Ashley's Artist Statement:
“The Process of Growth”
"Growth is the changing and developing of one form, body, or unit into a similar but further developed and evolved version of the original. It is a necessary and an unstoppable part of life. Even through avoidance, it will ultimately win. Like the crashing tide against sheer rock cliffs; erosion will conquer. In taking part of this inevitable metamorphosis; what do we leave behind? What do we lose? What do we become? Growth is an ever-developing event that never truly ends. No one and nothing actually stops. Growth is change. Change, both resisted and embraced initiates refreshment, reverberations and recognition. In my printmaking illustration I look at the process of growth, what it means to grow, the emotions we feel during these shifts in life and the sacrifices that are made along the way.

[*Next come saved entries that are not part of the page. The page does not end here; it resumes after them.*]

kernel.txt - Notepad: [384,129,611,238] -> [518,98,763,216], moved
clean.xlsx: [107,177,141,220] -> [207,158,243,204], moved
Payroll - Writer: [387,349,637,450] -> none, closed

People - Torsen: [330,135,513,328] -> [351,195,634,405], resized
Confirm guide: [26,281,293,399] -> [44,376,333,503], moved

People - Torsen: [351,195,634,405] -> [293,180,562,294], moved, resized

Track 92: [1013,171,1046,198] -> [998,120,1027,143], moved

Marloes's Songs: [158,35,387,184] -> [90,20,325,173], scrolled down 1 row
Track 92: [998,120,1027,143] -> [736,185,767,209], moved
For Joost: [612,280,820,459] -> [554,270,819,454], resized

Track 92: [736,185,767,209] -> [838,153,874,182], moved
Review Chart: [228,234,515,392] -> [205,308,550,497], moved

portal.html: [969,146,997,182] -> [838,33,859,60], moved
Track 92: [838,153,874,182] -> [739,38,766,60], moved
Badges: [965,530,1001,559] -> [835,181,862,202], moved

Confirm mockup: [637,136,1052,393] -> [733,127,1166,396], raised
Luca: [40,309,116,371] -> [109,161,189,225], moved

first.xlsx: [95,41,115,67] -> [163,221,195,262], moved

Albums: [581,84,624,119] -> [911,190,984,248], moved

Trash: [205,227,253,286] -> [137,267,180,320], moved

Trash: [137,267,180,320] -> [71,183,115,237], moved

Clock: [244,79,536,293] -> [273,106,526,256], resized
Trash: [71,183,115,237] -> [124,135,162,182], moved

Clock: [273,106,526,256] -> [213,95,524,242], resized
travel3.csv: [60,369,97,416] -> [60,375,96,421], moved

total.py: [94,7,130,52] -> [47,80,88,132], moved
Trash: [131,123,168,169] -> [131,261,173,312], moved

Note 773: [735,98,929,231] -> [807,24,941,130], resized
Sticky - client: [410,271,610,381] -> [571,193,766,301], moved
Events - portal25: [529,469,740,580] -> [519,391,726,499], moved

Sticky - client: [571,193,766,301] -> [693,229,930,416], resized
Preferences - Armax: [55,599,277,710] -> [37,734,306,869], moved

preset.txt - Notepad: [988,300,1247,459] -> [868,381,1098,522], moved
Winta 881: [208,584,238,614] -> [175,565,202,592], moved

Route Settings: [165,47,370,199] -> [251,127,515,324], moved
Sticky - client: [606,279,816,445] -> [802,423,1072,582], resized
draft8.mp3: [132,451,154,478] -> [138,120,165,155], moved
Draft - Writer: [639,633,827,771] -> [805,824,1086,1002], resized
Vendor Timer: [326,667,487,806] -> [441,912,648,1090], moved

I look often in a bittersweet, semi cynical but consistently nostalgic manner. I show this in two styles through the imagery of the human form and the imagery of our surroundings; specifically trees, flowers, foxes, and deer. I believe that people and these specific choices can visually and symbolically hold similarities and their stories are similar. It is my thought that growth can be both wonderful and sinister, but more so amusing. To sit back and realize the gears are turning, at the very instant is a moment of awe. In these moments you have the ability to value and affect the course at hand. I want people to be able to look at my work and empathize with images they see. To recognize the feelings they have once or maybe currently have felt. I want to provoke a sense of empowerment over others growth and encourage the embracement of their constant evolution. I do not fear growth nor am I intimidated by change. Embrace the events before you. Recognize what is happening, and then take it a step further to enrich what you value most. Growth is change. It will not stop for me and it certainly will not stop for you."
Comments by the Assistant Curator
A few of Peters’ prints can remind the viewer of Japanese woodblock prints. Peters’ uses mostly muted colors but allows deep blues to make a presence. Once Upon a Time, Poor Little Sally, and You and I can relate to the textures, shapes, and colors of Katsushika Hokusai, the artist of the famous print The Great Wave off Kanagawa.